- **Dataset**:
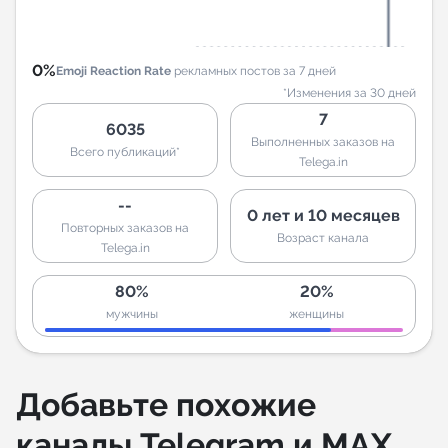
0%
Emoji Reaction Rate
рекламных постов за 7 дней
*Изменения за 30 дней
7
6035
Выполненных заказов на
Всего публикаций*
Telega.in
--
0 лет и 10 месяцев
Повторных заказов на
Возраст канала
Telega.in
80%
20%
мужчины
женщины
Добавьте похожие
каналы Telegram и MAX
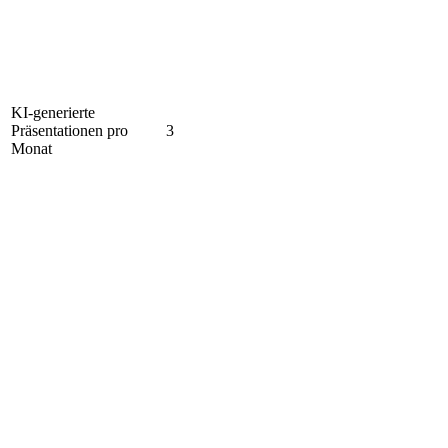
KI-generierte
Präsentationen pro
3
Monat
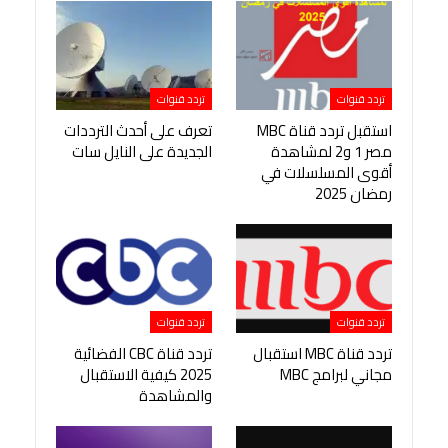
تردد قنوات
تردد قنوات
استقبل تردد قناة MBC
تعرف على أحدث الترددات
مصر 1 و2 لمشاهدة
الجديدة على النايل سات
أقوى المسلسلات في
رمضان 2025
تردد قنوات
تردد قنوات
تردد قناة MBC استقبال
تردد قناة CBC الفضائية
مجاني لبرامج MBC
2025 كيفية الاستقبال
والمشاهدة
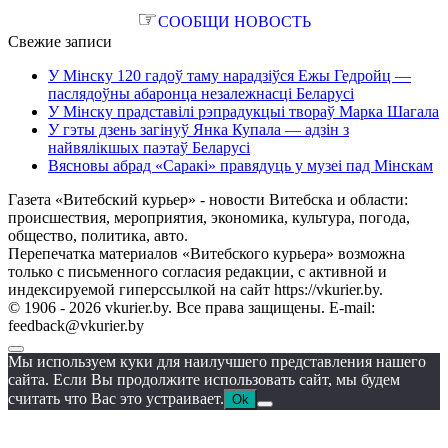
☞
СООБЩИ НОВОСТЬ
Свежие записи
У Мінску 120 гадоў таму нарадзіўся Ежы Гедройц —
паслядоўны абаронца незалежнасці Беларусі
У Мінску прадставілі рэпрадукцыі твораў Марка Шагала
У гэты дзень загінуў Янка Купала — адзін з
найвялікшых паэтаў Беларусі
Вясновы абрад «Саракі» правядуць у музеі пад Мінскам
Газета «Витебский курьер» - новости Витебска и области:
происшествия, мероприятия, экономика, культура, погода,
общество, политика, авто.
Перепечатка материалов «Витебского курьера» возможна
только с письменного согласия редакции, с активной и
индексируемой гиперссылкой на сайт https://vkurier.by.
© 1906 - 2026 vkurier.by. Все права защищены. E-mail:
feedback@vkurier.by
Мы используем куки для наилучшего представления нашего
сайта. Если Вы продолжите использовать сайт, мы будем
считать что Вас это устраивает.
Ok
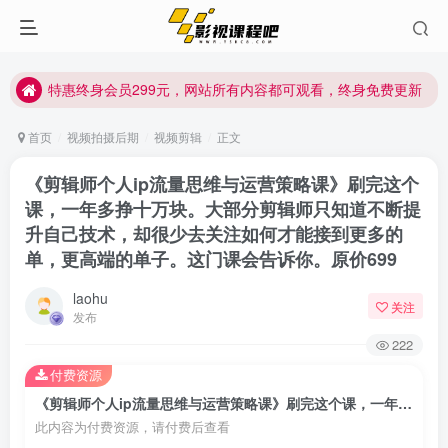
特惠终身会员299元，网站所有内容都可观看，终身免费更新
特惠终身会员299元，网站所有内容都可观看，终身免费更新
特惠终身会员299元，网站所有内容都可观看，终身免费更新
首页
视频拍摄后期
视频剪辑
正文
《剪辑师个人ip流量思维与运营策略课》刷完这个
课，一年多挣十万块。大部分剪辑师只知道不断提
升自己技术，却很少去关注如何才能接到更多的
单，更高端的单子。这门课会告诉你。原价699
laohu
关注
发布
222
付费资源
《剪辑师个人ip流量思维与运营策略课》刷完这个课，一年多挣十万块。大部分剪辑师只知道不断提升自己技术，却很少去关注如何才能接到更多的单，更高端的单子。这门课会告诉你。原价699
此内容为付费资源，请付费后查看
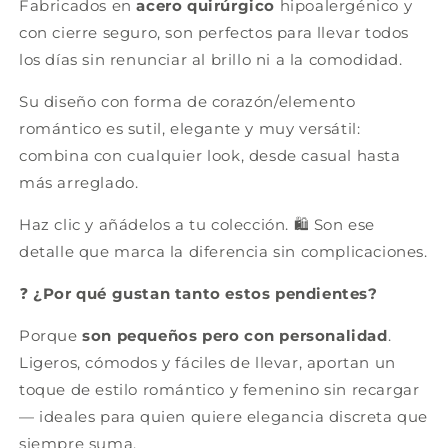
Fabricados en
acero quirúrgico
hipoalergénico y
con cierre seguro, son perfectos para llevar todos
los días sin renunciar al brillo ni a la comodidad.
Su diseño con forma de corazón
/elemento
romántico es sutil, elegante y muy versátil:
combina con cualquier look, desde casual hasta
más arreglado.
Haz clic y añádelos a tu colección. 🛍️ Son ese
detalle que marca la diferencia sin complicaciones.
❓
¿Por qué gustan tanto estos pendientes?
Porque
son pequeños pero con personalidad
.
Ligeros, cómodos y fáciles de llevar, aportan un
toque de estilo romántico y femenino sin recargar
— ideales para quien quiere elegancia discreta que
siempre suma.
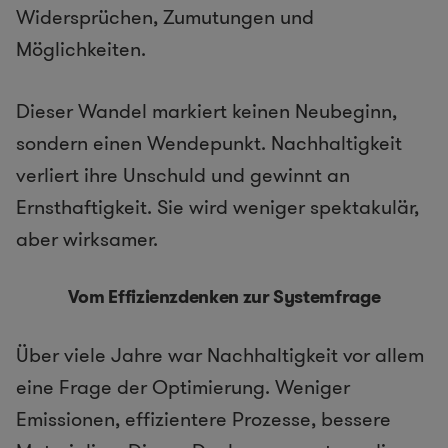
Widersprüchen, Zumutungen und
Möglichkeiten.
Dieser Wandel markiert keinen Neubeginn,
sondern einen Wendepunkt. Nachhaltigkeit
verliert ihre Unschuld und gewinnt an
Ernsthaftigkeit. Sie wird weniger spektakulär,
aber wirksamer.
Vom Effizienzdenken zur Systemfrage
Über viele Jahre war Nachhaltigkeit vor allem
eine Frage der Optimierung. Weniger
Emissionen, effizientere Prozesse, bessere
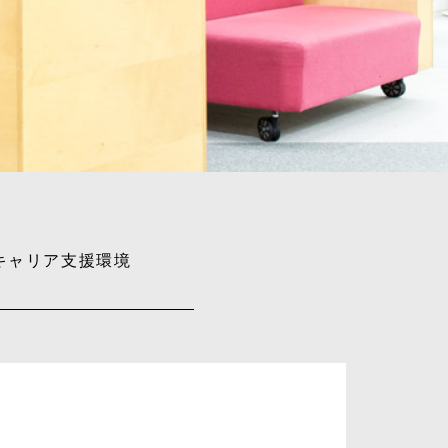
キャリア支援環境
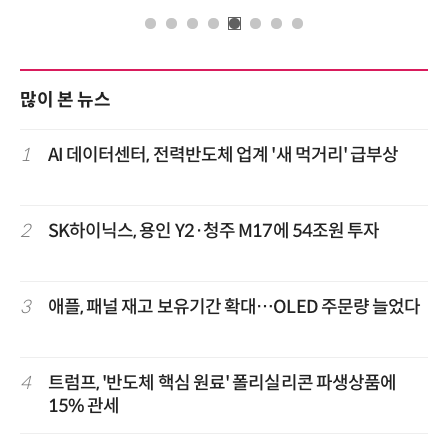
많이 본 뉴스
1
AI 데이터센터, 전력반도체 업계 '새 먹거리' 급부상
2
SK하이닉스, 용인 Y2·청주 M17에 54조원 투자
3
애플, 패널 재고 보유기간 확대…OLED 주문량 늘었다
4
트럼프, '반도체 핵심 원료' 폴리실리콘 파생상품에
15% 관세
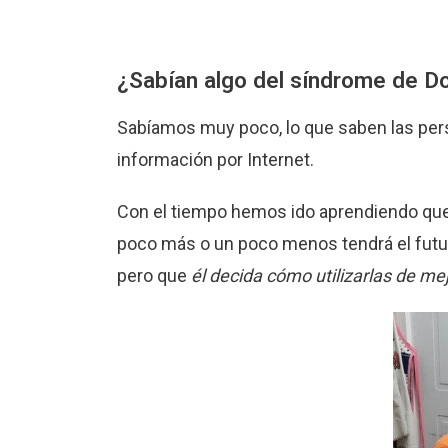
¿Sabían algo del síndrome de D
Sabíamos muy poco, lo que saben las pe
información por Internet.
Con el tiempo hemos ido aprendiendo que
poco más o un poco menos tendrá el futu
pero que
él decida cómo utilizarlas de me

- **Exercise objective**:
Write out every line in the data that holds the string "一年多挣十万块".

- **Solution to this problem**:
课，一年多挣十万块。大部分剪辑师只知道不断提
《剪辑师个人ip流量思维与运营策略课》刷完这个课，一年多挣十万块。大部分剪辑师只知道不断提升自己技术，却很少去关注如何才能接到更多的单，更高端的单子。这门课会告诉你。原价699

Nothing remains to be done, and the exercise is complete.